OpenAI's plan for GPT-5 as the grand unifier remains in place, and ChatGPT's screen agent "Operator" is set to get an update soon.
During a recent Reddit Q&A with the Codex team, OpenAI VP of Research Jerry Tworek described GPT-5 as the company's next foundational model. The goal isn't to launch a radically different system, it seems, but to "just make everything our models can currently do better and with less model switching."
One of the main priorities is tighter integration between OpenAI's tools. Tworek said components like the new Codex code agent, Deep Research, Operator, and the memory system should work more closely together so that users experience them as a unified system, instead of switching between separate tools.
Operator, OpenAI's screen agent, is also due for an update. The tool is still in the research phase and already offers basic features like browser control—but it's not yet reliable. Tworek said the upcoming update, expected "soon," could turn Operator into a "very useful tool."
Tworek's comments were more measured than OpenAI's earlier messaging around GPT-5. Back in February, the company said GPT-5 would merge the GPT and "o" model series into a single system, eliminating the need for users to switch between them. But by April, OpenAI had walked that back. CEO Sam Altman said full integration turned out to be more difficult than expected, so the company released o3 and o4-mini as standalone reasoning models instead.
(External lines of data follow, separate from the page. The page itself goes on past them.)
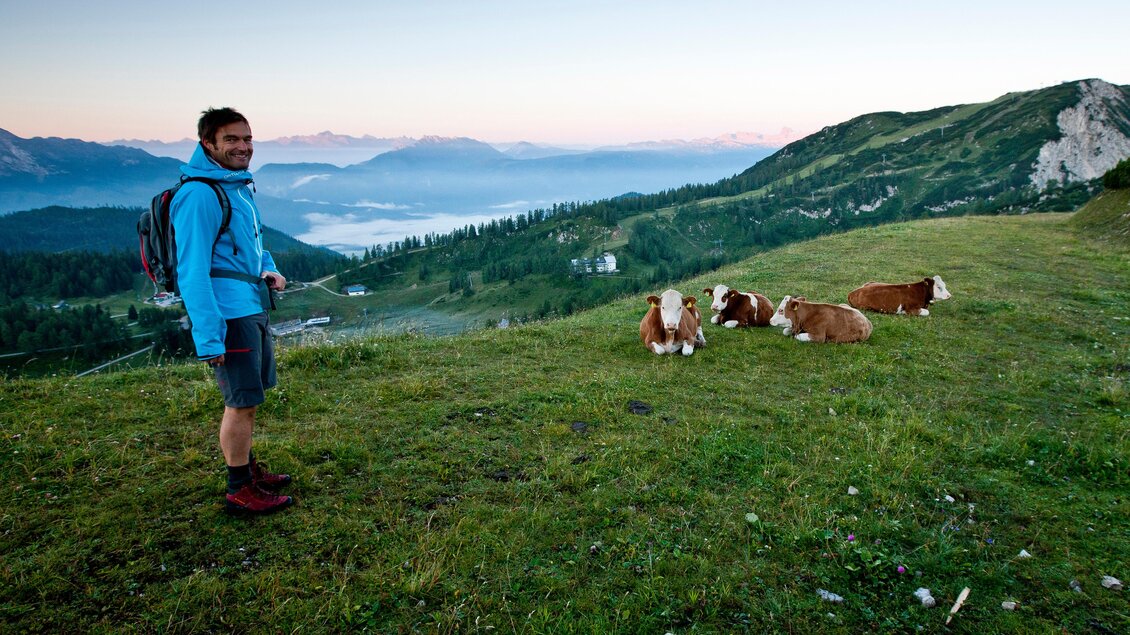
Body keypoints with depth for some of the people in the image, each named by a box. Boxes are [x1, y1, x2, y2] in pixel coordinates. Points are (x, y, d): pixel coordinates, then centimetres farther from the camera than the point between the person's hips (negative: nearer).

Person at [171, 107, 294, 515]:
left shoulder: (239, 186, 14)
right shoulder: (199, 194, -16)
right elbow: (192, 272, -20)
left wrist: (268, 270, 8)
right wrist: (209, 337, -24)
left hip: (253, 308, 9)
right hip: (229, 313, -9)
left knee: (249, 397, 18)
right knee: (242, 401, -2)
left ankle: (248, 470, 33)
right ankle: (240, 492, 12)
Token use keeps growing—with no sign of slowing down
Tworek also weighed in on the growing demand for tokens—the small units of text that models use to process and generate language and code. A Reddit user imagined a future where AI assistants continuously handle around 100 tokens per second to read sensor data, analyze emails, or interpret user behavior. Would that kind of growth eventually hit a ceiling?
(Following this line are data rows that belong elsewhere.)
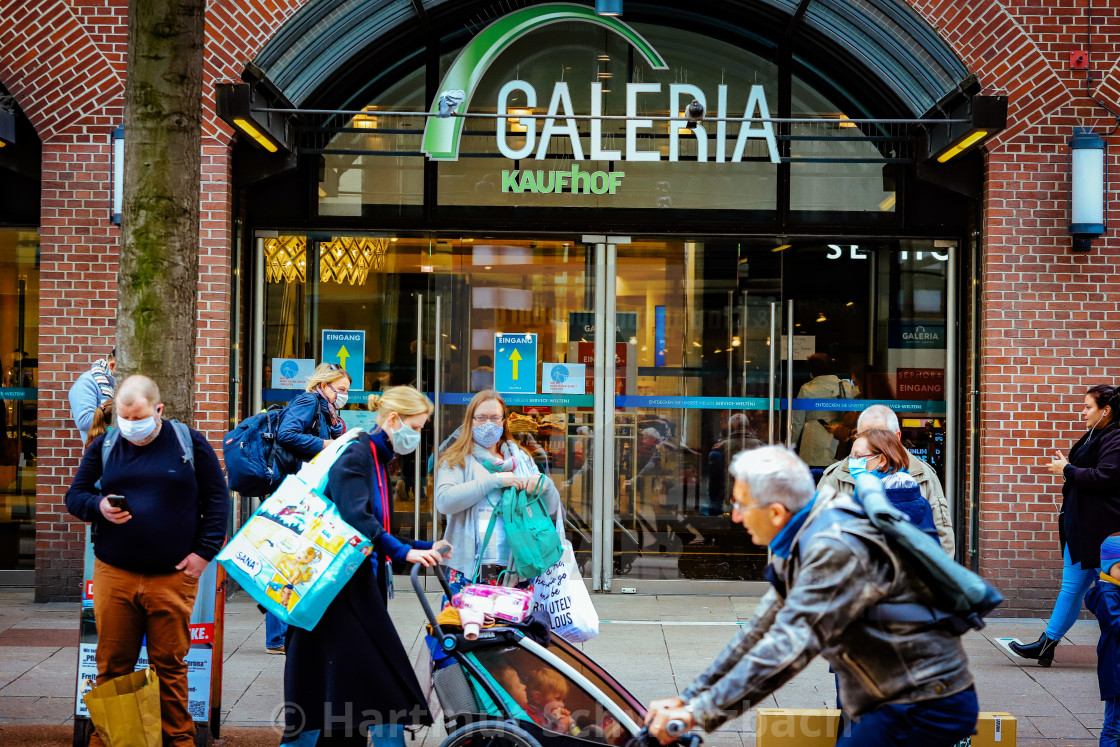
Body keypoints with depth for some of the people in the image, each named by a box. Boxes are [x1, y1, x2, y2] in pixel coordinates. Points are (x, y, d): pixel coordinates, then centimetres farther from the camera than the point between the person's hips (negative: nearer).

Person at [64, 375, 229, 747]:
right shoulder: (103, 446, 8)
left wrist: (205, 550, -4)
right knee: (112, 665, 6)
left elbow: (217, 499, 4)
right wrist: (98, 506, -10)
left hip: (173, 577, -2)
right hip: (114, 574, 2)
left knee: (170, 665, 4)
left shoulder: (190, 443, 2)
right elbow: (74, 496, 13)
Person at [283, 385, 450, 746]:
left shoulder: (379, 462, 17)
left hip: (360, 585, 9)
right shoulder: (356, 455, -13)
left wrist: (422, 548, 11)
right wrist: (403, 552, -26)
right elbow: (356, 519, -25)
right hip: (339, 585, -9)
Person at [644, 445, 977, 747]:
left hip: (925, 710, -10)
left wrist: (699, 714, -30)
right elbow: (761, 628, 10)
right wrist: (688, 698, 6)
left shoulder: (836, 549, -25)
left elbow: (788, 648, -31)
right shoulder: (803, 542, 8)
Tworek doesn't think so. He said token usage is a tradeoff between utility and cost, and both have been moving in the right direction with no end in sight. "Even if models stopped improving," he said, they could still deliver "a lot of value" just by scaling up. "That's the reason for large buildouts in infrastructure capable of producing those tokens," Tworek explained.
Still, he doesn't believe AI will fully replace human labor. "In my view, there will always be work only for humans to do," he said. That work may change, but it won't disappear. In the end, the "last job" could be supervising AI systems—making sure they act in humanity's best interest.
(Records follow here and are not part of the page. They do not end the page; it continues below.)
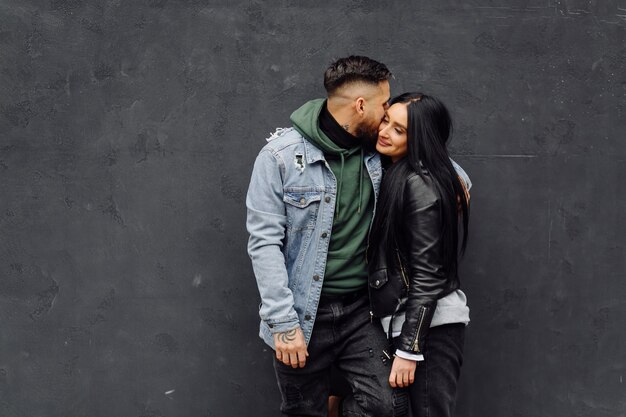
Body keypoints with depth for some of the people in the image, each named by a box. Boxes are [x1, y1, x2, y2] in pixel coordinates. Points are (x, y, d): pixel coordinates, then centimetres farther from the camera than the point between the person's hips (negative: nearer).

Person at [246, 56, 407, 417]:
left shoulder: (377, 151, 2)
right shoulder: (282, 155, -12)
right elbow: (265, 243, -14)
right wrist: (284, 323, -17)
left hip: (361, 309, 4)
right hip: (304, 315, -4)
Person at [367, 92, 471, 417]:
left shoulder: (420, 185, -17)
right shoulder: (395, 173, 9)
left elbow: (428, 273, -19)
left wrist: (408, 349, -19)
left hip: (429, 325, -9)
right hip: (402, 317, 9)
Benchmarks don't mean what they used to
When asked how GPT compares to other models like Claude or Gemini, Tworek downplayed the value of traditional benchmarks. He said they no longer reflect how people actually use these systems and are often skewed by targeted fine-tuning.
Instead, he prefers to evaluate models based on real-world tasks. That’s the only way to know whether a system can actually solve practical problems. OpenAI’s long-term goal, Tworek said, is to eliminate the need for users to choose a model manually—by automatically giving them the most effective one for the job.
"Different models and products have different strengths," he wrote, "but our goal is to resolve this decision paralysis by making the best one."